In 2008, Kasten, then a lieutenant, graduated from the FBI’s Quantico, Va.-based National Academy for law enforcement leaders. He was promoted to the rank of major that same year.

Beginning in 2011, the Carroll County Sheriff’s Department dramatically expanded under a state-driven streamlining effort that transferred much of the area’s law enforcement responsibilities away from Maryland State Police.

As part of the reorganization, Kasten was appointed to the role of chief deputy in March 2013. That same year, he oversaw the development of a teaching program that brought officers into area schools.

Also in 2013, Kasten sought to continue his rise in the department with an election bid for sheriff; that ended in June, when he failed to win the Republican nomination for Carroll County sheriff in a three-way race.

Kasten also holds a master’s in criminal justice from the University of Cincinnati, and a bachelor’s degree in law enforcement administration from Ottawa University.

Problems to Solve

Kasten’s new job will come with some challenges.

Over the last several years, Hartford has been increasingly beset by an influx of heroin and other drugs, creating a problem that community leaders say needs to be addressed with coordinated efforts between the police department, the s chool district, and other segments of the community.

The police department is also still shaking off a loss of public confidence that came with a series of lawsuits alleging serious police misconduct, including one in 2010 filed by former Wilder resident Wayne Burwell, who was pepper-sprayed and repeatedly struck with a baton in his own home by officers responding to an erroneous burglary report.

Kasten said his philosophy of police work will help him to combat crime and build on positive relationships with the community.

“I use an integrated approach,” he said. “I work with members of the community, engage our coalitions and community groups, our faith groups, and even our individual neighbors and residents in the community. That’s a force multiplier to help us accomplish more with less.”

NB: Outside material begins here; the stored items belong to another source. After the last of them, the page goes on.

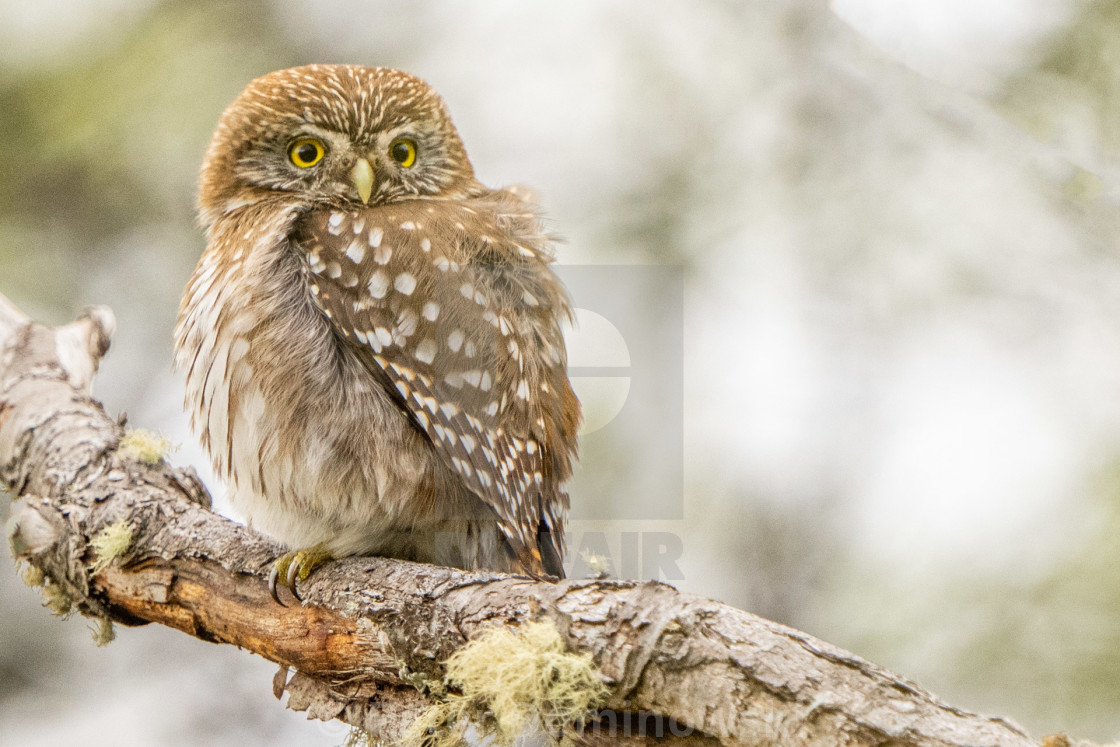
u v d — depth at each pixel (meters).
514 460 7.60
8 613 11.79
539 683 5.21
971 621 9.63
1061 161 10.91
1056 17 10.99
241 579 7.29
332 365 7.54
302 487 7.46
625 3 11.62
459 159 9.24
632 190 11.02
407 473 7.45
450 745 5.82
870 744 4.59
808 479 11.05
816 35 11.31
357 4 12.62
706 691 4.95
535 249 8.46
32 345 9.77
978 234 11.21
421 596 6.23
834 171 11.20
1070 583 9.55
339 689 6.71
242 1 12.04
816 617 10.38
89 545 7.84
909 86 11.17
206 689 12.20
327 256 7.68
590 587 5.45
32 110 11.51
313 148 8.52
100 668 12.13
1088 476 10.14
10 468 8.72
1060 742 4.45
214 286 7.84
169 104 11.70
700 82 11.41
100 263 12.36
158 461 8.49
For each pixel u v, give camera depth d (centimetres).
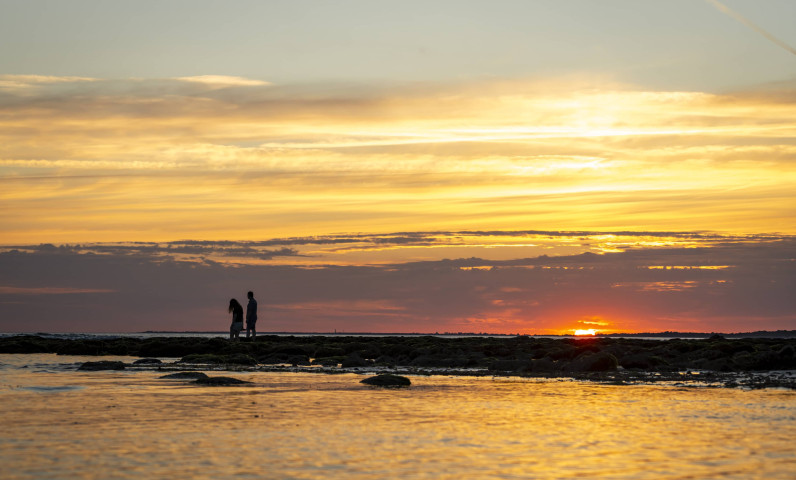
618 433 1673
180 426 1748
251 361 4378
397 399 2384
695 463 1339
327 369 3922
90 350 5584
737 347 4500
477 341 6397
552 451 1451
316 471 1260
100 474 1228
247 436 1611
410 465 1313
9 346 5809
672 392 2634
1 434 1611
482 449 1469
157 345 5200
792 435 1642
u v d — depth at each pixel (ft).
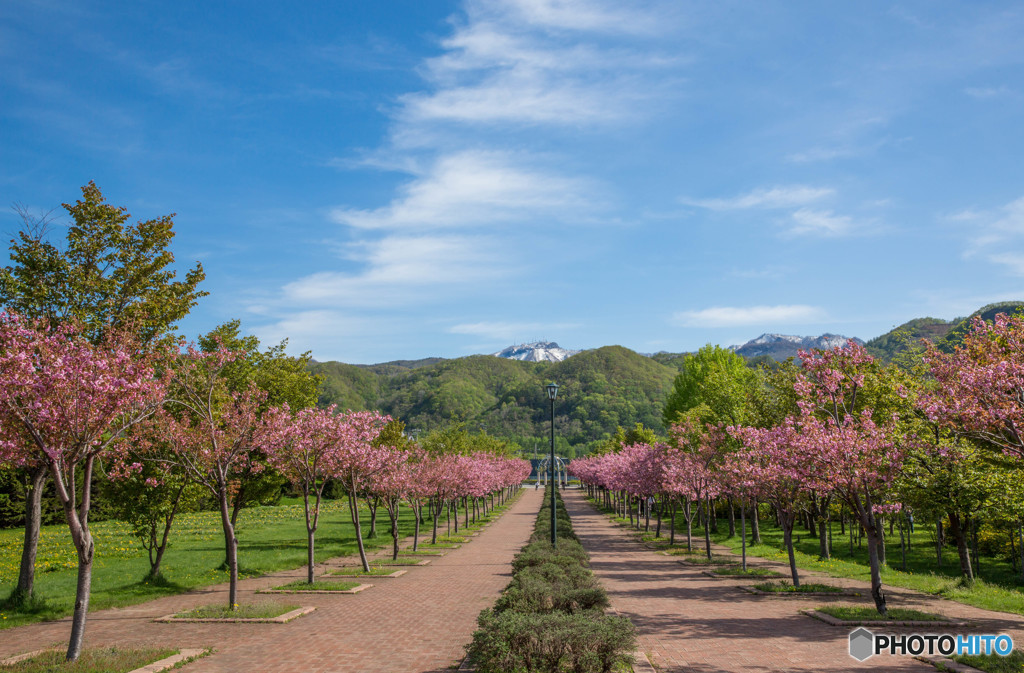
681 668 34.50
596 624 31.63
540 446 627.05
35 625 48.73
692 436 112.27
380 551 106.73
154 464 66.90
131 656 36.09
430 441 177.99
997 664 34.09
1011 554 101.76
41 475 56.44
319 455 68.59
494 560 92.99
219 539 127.54
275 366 91.04
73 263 58.80
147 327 59.26
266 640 41.52
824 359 57.98
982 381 45.57
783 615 51.08
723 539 132.26
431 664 35.22
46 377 34.83
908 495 70.28
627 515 209.67
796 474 54.65
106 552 103.76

Kasten will also face political obstacles; his role as police chief places him in the middle of ongoing tensions between various groups, including police union members, town administrators, and different factions of the Selectboard.

Kasten said he considers his role to be that of a “collaborative servant-leader,” whose focus is on public safety.

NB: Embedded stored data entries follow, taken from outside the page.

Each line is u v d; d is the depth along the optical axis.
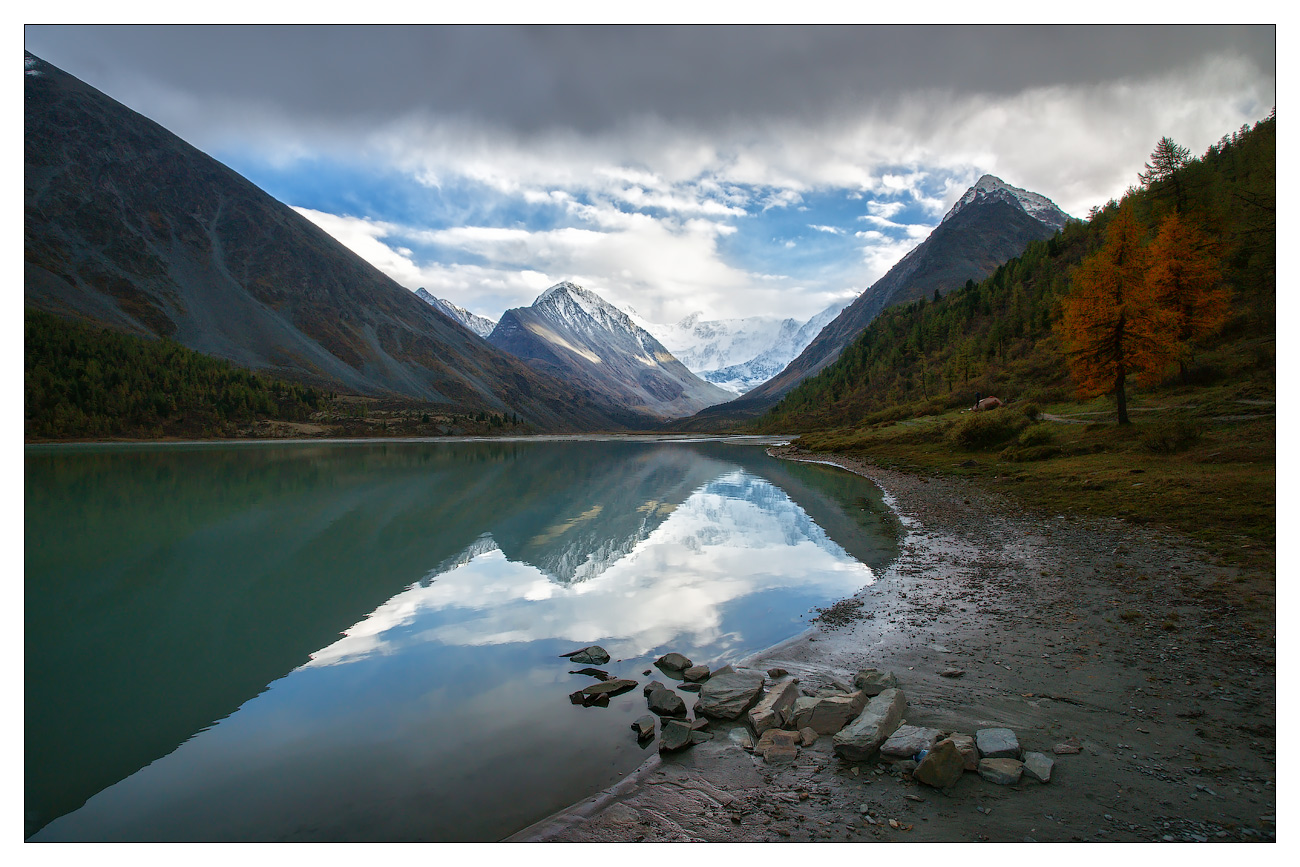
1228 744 8.09
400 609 17.39
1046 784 7.41
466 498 42.12
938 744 7.81
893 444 69.06
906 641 12.95
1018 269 139.88
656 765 8.63
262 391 174.38
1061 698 9.71
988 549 20.72
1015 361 94.50
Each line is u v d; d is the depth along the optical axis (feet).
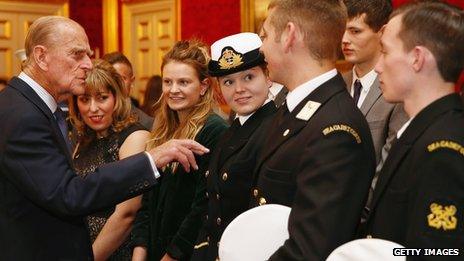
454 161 5.01
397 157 5.48
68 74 7.54
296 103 6.40
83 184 7.20
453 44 5.42
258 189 6.38
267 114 7.95
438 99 5.43
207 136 8.91
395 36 5.61
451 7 5.58
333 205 5.54
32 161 7.09
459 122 5.24
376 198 5.61
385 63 5.67
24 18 28.99
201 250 8.11
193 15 25.85
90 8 30.53
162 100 9.49
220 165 8.04
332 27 6.31
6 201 7.29
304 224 5.56
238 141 7.93
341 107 6.07
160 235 9.21
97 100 9.90
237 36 7.93
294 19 6.30
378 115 8.88
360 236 5.98
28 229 7.29
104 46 30.68
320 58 6.34
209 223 8.06
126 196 7.39
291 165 6.07
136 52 29.68
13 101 7.28
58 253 7.41
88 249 7.75
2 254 7.25
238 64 7.79
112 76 10.02
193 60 9.07
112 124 10.13
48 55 7.46
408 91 5.58
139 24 29.50
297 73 6.41
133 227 9.69
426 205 5.02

“The one thing everyone can find common ground on is public safety,” he said. “If we stay focused on community and not personality, things will work well. That’s been my experience.”

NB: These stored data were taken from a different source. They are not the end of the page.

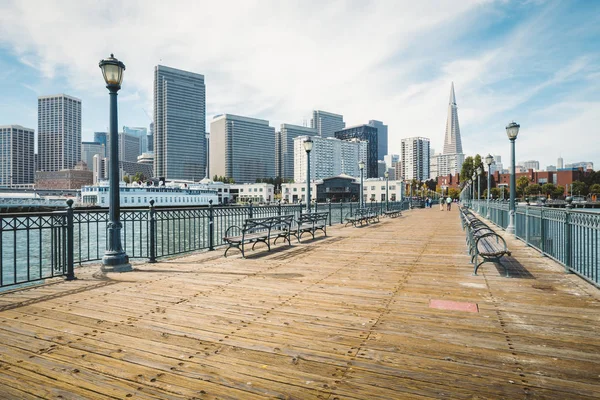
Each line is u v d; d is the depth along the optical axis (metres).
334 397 2.75
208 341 3.87
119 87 7.70
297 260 8.97
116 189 7.67
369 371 3.17
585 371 3.13
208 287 6.23
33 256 28.16
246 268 7.91
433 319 4.53
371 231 17.00
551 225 8.93
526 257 9.27
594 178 149.12
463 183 101.56
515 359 3.38
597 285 6.04
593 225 6.09
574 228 7.22
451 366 3.25
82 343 3.84
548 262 8.55
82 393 2.86
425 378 3.04
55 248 6.95
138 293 5.84
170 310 4.95
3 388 2.94
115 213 7.64
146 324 4.41
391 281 6.66
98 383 3.01
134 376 3.12
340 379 3.03
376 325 4.33
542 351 3.55
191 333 4.11
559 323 4.36
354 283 6.50
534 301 5.32
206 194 111.56
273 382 3.00
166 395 2.81
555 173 151.12
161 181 119.44
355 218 19.97
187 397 2.77
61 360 3.44
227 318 4.61
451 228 18.66
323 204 23.23
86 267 7.91
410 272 7.50
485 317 4.59
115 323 4.45
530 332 4.06
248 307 5.07
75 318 4.64
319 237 14.39
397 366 3.26
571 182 144.38
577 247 7.06
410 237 14.32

When Kasten assumes his new role on March 1, it will have been three years since former Chief Glenn Cutting resigned from the role.

During that time, there were two unsuccessful searches for chief, and also an aborted attempt to have both the police and fire departments run by a newly created public safety director position, which was filled by Fire Chief Steve Locke.

The public safety director eventually received a vote of “no confidence” by the police union.

Cutting has said that Hartford’s inability to quickly fill the position was because the town’s political turmoil has sent a bad message to prospective applicants; Rieseberg has said that the pool of qualified applicants is spread thinly throughout the country, and that it can be difficult to convince an executive-level candidate to uproot and come to Vermont’s cold climate.

Hartford Deputy Chief Brad Vail, who has shared administrative duties with Deputy Chief Leonard Roberts, said it will be good to have a chief in place.

“It’s a positive,” Vail said. “To say the least, there has been a lot of ambiguity here for the last couple of years. It’s good to have a defined leader to set the tone at the top and lead the department.”

Vail said he and Roberts met with Kasten during the interview process, and that he looks forward to working with him.

“We hope he comes in, assimilates well, and continues the forward progression of the department,” Vail said.

Vail and Roberts both applied for the position during the first search; Vail applied a second time during the second search, and neither applied during the third search, which concluded with the Kasten’s hiring.

The public is invited to meet Kasten by visiting the Hartford public safety building once his employment begins.